La culture française était accessible dans l'Afghanistan communiste?

Oui, même si la terreur et la censure régnaient. A la fac, un exposé sur Camus m'a valu d'être convoqué par le comité de jeunesse : "Il est interdit de parler des intellectuels bourgeois", m'a-t-on signifié [rires]. Comme, après l'université, on devait faire quatre ans de service militaire, j'ai choisi l'exil. Après neuf jours et neuf nuits de marche, avec 2000 afghanis en poche et un tapis sur l'épaule, je suis arrivé au Pakistan. Il y régnait une ambiance très lourde dans les milieux de la résistance. Les services secrets pakistanais recrutaient les gens en fonction de leurs convictions religieuses, les Afghanes exilées devaient porter le voile. Je ne voyais pas ma place là-dedans.

Et le commandant Massoud?

A cette époque, Massoud était islamiste, il faisait le djihad et marchait avec Gulbuddin Hekmatyar.

Qu'avez-vous fait alors?

J'ai demandé l'asile politique auprès de l'ambassade de France à Islamabad. Quarante jours plus tard, je débarquais à Roissy. C'était en 1985. Bizarrement, arrivé ici, même si mon français était livresque, je ne me suis pas senti étranger.

 

AFP PHOTO FRANCOIS GUILLOT

Atiq Rahimi, en 2004, à Cannes, pour présenter une adaptation de son roman Terre et cendres. Le film a reçu à l'époque le prix Regard sur l'avenir. L'écrivain afghan a obtenu le Prix Goncourt 2008 pour son livre Syngue

Syngue sabour. Pierre de patience (P.O.L)

Pourquoi cette familiarité?

Imaginez que dès 1959, les femmes avaient le droit de vote en Afghanistan. J'ai des photos de mes soeurs et cousines en minijupe! La monarchie afghane est devenue constitutionnelle en 1963. C'est un nouveau racisme de considérer que la démocratie n'est que dans les gènes des Occidentaux.

En France, de quoi viviez-vous?

J'ai été hébergé dans un centre d'accueil pour réfugiés, dans l'Eure. Je me souviens de mon premier salaire, une allocation de 1200 francs, et du premier livre que j'ai acheté, L'Amant, de Marguerite Duras. J'ai étudié à Rouen, puis à la Sorbonne nouvelle, où j'ai passé un doctorat en sémiologie du cinéma. Je me suis lancé dans le documentaire, j'en ai réalisé sept - sur l'absinthe, les artistes de rue...

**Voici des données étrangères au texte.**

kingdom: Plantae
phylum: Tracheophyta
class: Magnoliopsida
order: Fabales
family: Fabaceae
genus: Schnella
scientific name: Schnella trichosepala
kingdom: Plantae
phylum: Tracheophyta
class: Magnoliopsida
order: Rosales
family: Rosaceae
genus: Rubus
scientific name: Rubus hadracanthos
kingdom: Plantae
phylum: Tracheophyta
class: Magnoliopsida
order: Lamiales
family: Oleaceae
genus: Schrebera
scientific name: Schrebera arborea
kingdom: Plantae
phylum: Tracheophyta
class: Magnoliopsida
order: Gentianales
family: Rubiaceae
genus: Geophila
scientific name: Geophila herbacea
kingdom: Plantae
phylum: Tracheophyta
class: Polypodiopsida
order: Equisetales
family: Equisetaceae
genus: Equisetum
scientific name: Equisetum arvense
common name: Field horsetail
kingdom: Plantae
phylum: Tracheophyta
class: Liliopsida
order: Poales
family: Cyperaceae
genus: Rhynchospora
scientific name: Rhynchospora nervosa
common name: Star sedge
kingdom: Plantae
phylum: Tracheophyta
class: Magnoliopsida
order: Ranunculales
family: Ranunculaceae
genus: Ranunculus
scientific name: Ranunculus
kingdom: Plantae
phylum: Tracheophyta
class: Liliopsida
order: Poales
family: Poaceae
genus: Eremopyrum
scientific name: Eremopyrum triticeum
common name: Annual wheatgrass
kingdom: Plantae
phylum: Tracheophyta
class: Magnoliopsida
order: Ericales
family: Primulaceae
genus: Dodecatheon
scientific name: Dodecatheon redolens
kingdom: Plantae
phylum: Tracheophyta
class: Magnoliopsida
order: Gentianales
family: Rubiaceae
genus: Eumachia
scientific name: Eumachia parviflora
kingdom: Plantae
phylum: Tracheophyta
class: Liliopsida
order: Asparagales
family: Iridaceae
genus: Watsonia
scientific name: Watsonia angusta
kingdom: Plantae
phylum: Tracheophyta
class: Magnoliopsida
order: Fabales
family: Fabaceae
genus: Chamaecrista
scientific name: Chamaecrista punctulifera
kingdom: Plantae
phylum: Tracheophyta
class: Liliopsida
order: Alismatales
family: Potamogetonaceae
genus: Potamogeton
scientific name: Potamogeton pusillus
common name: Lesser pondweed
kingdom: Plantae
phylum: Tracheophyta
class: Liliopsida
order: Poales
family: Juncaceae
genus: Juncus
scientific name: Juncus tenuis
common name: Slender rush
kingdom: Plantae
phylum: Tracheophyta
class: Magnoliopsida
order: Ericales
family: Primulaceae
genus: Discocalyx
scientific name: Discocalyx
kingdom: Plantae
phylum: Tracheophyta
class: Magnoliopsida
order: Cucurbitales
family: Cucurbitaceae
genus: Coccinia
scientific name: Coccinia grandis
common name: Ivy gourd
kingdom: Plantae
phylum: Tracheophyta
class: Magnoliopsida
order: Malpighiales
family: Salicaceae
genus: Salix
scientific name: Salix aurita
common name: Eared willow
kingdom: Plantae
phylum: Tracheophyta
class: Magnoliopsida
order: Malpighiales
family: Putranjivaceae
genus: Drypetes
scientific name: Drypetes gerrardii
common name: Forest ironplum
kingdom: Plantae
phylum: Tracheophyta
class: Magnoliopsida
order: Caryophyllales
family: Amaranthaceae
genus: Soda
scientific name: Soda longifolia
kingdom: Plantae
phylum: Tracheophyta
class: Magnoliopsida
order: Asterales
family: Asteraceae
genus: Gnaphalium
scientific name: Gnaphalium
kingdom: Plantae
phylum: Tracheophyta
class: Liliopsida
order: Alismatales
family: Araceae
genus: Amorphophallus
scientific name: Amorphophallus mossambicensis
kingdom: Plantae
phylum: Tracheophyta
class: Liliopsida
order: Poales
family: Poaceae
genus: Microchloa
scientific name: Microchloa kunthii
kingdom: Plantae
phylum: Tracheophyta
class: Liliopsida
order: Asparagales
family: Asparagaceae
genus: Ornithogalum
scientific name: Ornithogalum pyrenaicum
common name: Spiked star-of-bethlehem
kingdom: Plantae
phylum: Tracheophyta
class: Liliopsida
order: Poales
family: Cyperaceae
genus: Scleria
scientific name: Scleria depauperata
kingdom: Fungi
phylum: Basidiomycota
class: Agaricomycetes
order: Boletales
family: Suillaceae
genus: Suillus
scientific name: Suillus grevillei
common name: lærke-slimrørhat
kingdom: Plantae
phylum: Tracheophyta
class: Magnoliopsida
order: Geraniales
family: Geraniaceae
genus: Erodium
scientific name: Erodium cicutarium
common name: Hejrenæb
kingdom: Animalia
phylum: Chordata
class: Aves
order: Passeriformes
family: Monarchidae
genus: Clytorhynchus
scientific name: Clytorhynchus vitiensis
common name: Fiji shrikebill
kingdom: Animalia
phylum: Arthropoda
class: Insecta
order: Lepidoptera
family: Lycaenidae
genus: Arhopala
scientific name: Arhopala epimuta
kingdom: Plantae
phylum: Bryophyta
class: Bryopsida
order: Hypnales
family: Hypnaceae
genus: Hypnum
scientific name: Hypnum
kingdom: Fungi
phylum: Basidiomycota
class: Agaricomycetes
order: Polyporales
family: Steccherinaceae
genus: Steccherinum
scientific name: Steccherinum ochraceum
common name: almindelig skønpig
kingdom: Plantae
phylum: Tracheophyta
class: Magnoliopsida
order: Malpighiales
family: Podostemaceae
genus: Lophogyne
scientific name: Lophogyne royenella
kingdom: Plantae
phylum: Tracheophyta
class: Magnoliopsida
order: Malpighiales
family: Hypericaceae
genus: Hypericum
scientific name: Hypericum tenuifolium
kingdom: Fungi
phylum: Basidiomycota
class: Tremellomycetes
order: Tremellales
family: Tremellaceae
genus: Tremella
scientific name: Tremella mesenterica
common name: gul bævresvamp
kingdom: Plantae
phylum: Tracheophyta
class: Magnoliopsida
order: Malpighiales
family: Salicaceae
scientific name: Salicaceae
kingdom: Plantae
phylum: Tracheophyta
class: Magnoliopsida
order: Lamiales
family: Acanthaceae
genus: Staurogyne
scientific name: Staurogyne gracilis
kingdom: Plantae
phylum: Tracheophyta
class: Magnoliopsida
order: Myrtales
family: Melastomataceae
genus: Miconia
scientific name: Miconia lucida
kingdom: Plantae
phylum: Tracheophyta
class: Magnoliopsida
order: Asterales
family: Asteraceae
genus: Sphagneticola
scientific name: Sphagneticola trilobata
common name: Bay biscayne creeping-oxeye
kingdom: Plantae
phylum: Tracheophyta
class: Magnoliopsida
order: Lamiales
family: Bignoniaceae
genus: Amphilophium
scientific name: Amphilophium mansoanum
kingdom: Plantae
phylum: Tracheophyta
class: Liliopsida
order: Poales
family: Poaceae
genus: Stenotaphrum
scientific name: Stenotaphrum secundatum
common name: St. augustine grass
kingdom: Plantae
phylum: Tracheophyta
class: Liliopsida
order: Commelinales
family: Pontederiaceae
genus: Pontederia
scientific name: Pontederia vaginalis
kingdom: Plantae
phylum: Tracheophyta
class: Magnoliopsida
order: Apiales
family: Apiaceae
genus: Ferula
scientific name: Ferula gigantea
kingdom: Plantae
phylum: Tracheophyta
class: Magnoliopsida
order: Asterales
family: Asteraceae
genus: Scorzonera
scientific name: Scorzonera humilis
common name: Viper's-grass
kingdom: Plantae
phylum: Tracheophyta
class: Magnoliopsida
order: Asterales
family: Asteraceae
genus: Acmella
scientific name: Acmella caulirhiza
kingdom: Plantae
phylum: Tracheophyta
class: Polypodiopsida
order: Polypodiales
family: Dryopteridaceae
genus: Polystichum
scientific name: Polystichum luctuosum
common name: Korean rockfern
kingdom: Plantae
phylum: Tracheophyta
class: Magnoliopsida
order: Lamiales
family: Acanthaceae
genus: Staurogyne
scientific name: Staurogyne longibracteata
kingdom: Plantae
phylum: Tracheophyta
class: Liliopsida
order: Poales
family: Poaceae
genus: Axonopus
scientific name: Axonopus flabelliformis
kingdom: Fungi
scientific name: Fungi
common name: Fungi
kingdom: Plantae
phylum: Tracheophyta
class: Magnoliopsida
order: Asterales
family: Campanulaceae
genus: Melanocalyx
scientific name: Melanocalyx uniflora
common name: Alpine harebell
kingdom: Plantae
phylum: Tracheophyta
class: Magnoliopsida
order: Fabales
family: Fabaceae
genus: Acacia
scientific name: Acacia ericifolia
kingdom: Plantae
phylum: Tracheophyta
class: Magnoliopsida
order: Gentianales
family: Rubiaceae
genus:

En 1996, les taliban sont arrivés au pouvoir. Le silence du monde face à cette catastrophe m'a choqué. Je me suis posé des questions: Est-ce que j'appartenais à ce peuple ou non? Pourquoi passe-t-il ainsi d'une guerre à l'autre? J'ai compris qu'après le départ des Russes nous n'avions pas fait notre deuil, exactement comme ma famille n'avait pas fait celui de mon frère aîné, tué du côté communiste, en 1991. Chez nous, au lieu de faire son deuil, on se lance dans la vengeance. D'où cette guerre de 1992-1996 entre factions, dont ont profité les taliban. Mon premier livre, Terre et cendres, a été écrit à cette époque, en persan. Son thème? un vieil homme annonce à son fils qu'au village tous sont morts sous les bombes.

Quand êtes-vous retourné en Afghanistan?

En 2002, afin de réaliser un film pour Arte. Alors qu'à mon arrivée en France, je m'étais senti chez moi, pendant trois jours je ne suis pas parvenu à reconnaître mon pays. Je ne croyais pas à la réalité de cette ville détruite, à cette misère, cette violence. J'ai fait un livre de photos qui raconte ces retrouvailles. En 2004, le long-métrage que j'ai tiré de Terre et cendres a été primé au Festival de Cannes.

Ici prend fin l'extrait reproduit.